It is a paradox of statistics that experiments with small sample sizes are more likely to find larger effects of an intervention, when they find anything at all.
This happens because smaller samples produce noisier estimates. For a result to clear the significance bar in a noisy environment, the observed effect has to be large. So the significance test ends up acting as a filter that systematically lets through the most extreme estimates: precisely the ones most likely inflated by random variation.
This is what we call the winner’s curse: the point estimate that clears the bar in a small sample tends to grossly overestimate the real impact.
In other words, if you only look at “statistically significant” results from small samples, you’re likely to be extra wrong. Here’s a quick visual explainer:

Now, let’s examine a real situation:
Your GeoLift experiment estimated an incremental ROI of 11x, statistically significant at the 90% level. But the in-platform conversion lift study, done at the user level and with far more data, found only ~2.3x. And even the in-platform ROAS you were already skeptical of was lower than 11x.
What’s going on here? Is this actually your best-performing channel?
Likely not. The 11x is exactly the kind of inflated estimate the winner’s curse predicts. The experiment was underpowered and noisy, so the only way to get a “significant” result in that setting was to observe something extreme.
This is fine as long as you interpret “statistically significant” correctly.
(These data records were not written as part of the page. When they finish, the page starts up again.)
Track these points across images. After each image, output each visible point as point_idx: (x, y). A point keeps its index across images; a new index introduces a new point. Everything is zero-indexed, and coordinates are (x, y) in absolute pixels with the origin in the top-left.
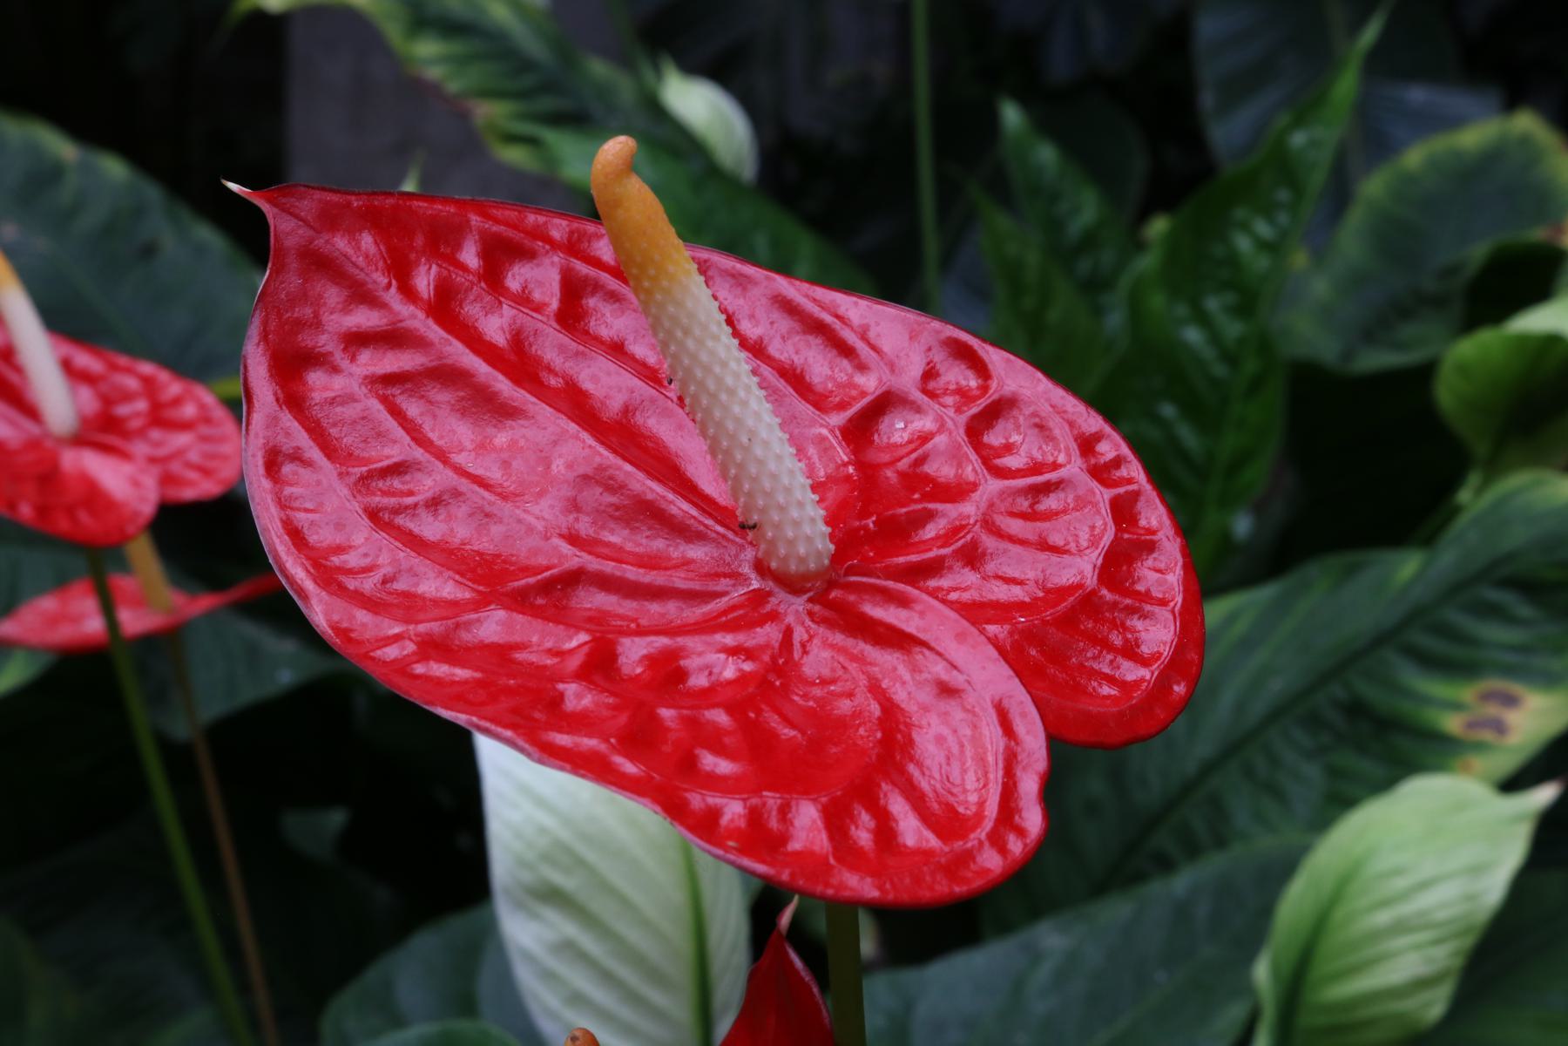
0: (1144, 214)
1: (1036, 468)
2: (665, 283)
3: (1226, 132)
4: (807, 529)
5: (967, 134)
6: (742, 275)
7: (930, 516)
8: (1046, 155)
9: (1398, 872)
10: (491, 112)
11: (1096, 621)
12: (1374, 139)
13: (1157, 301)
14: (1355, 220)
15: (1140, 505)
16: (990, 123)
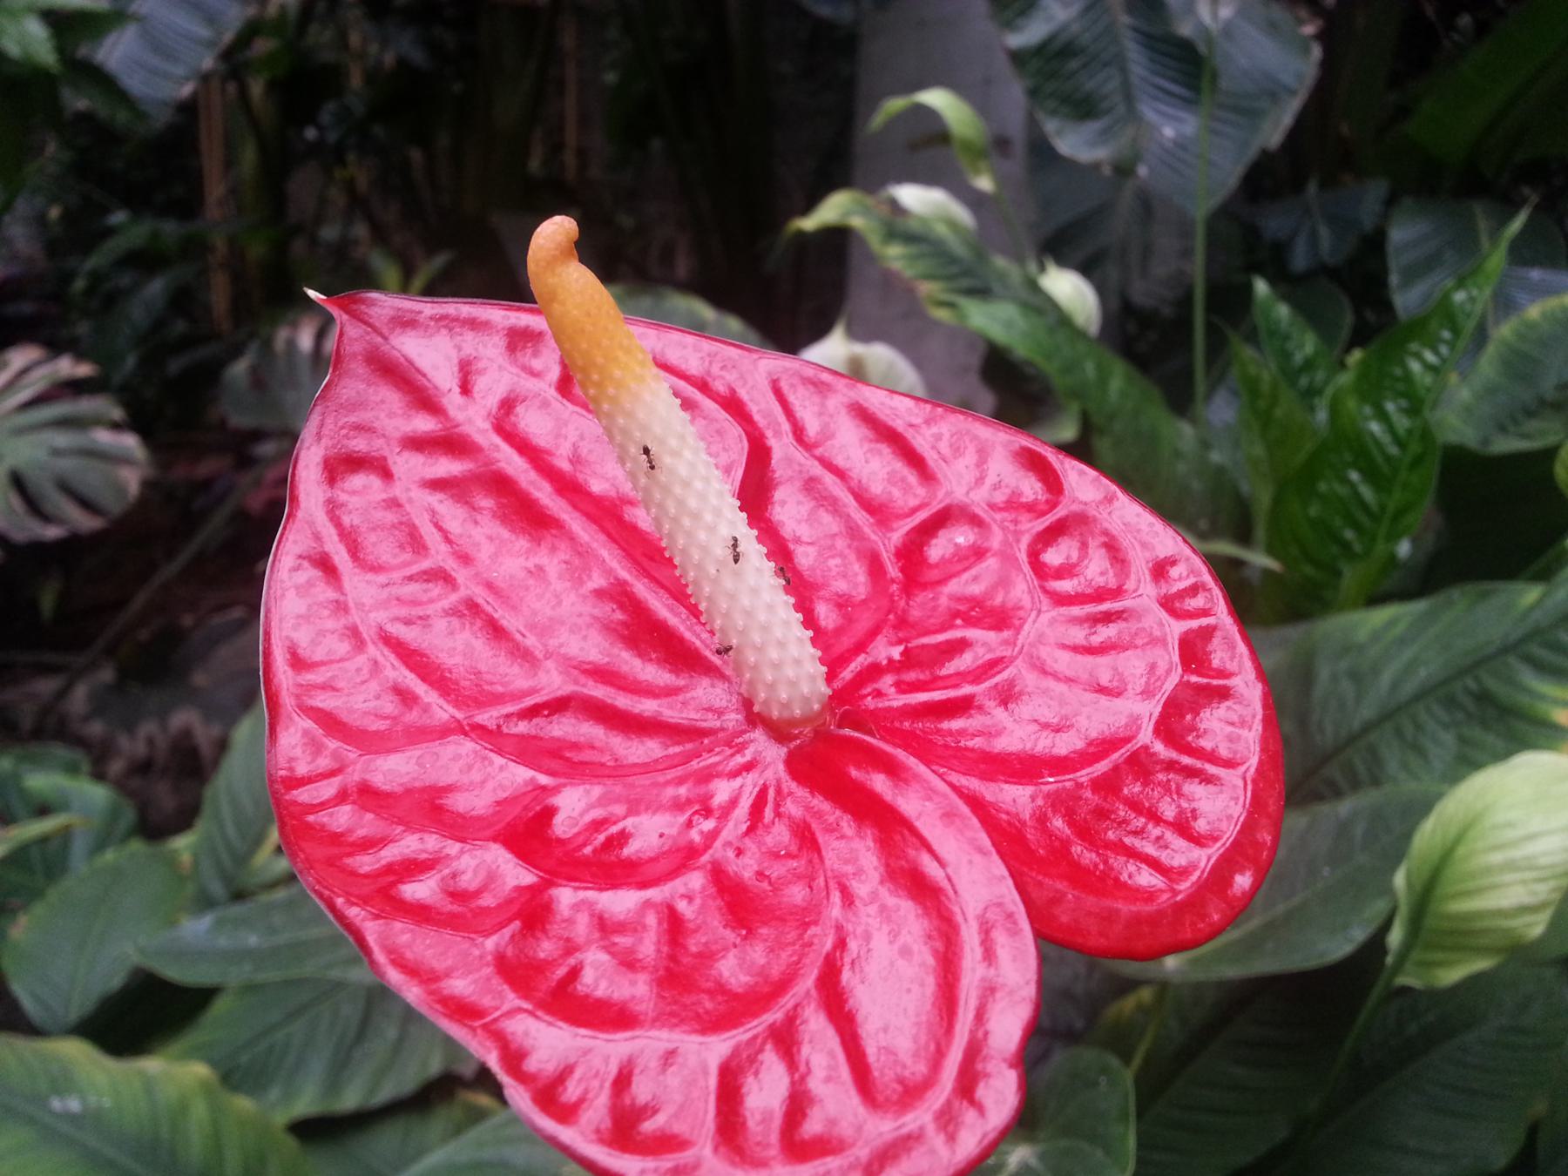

All it means is that it is unlikely the true effect is zero. That’s it. You’ve ruled out zero, but nothing more.
So the proper way to read these results is not to fixate on the point estimate (the 11x) but to look at the full uncertainty interval. In this case, it might range from 0.5x to 22x. That means: while the experiment lets you reject zero, it does not let you reject the 2.3x from the user-level study or even the in-platform ROAS. This experiment, it turns out, doesn’t tell you much at all.
But it doesn’t tell you nothing either; you just have to read it carefully. Since this filtering process systematically inflates effect sizes, treat the bound of the confidence interval closest to zero as your conservative estimate. The true impact is more likely to lie near that bound than near your headline number. And if you can combine this with results from better-powered experiments to narrow the uncertainty, even better.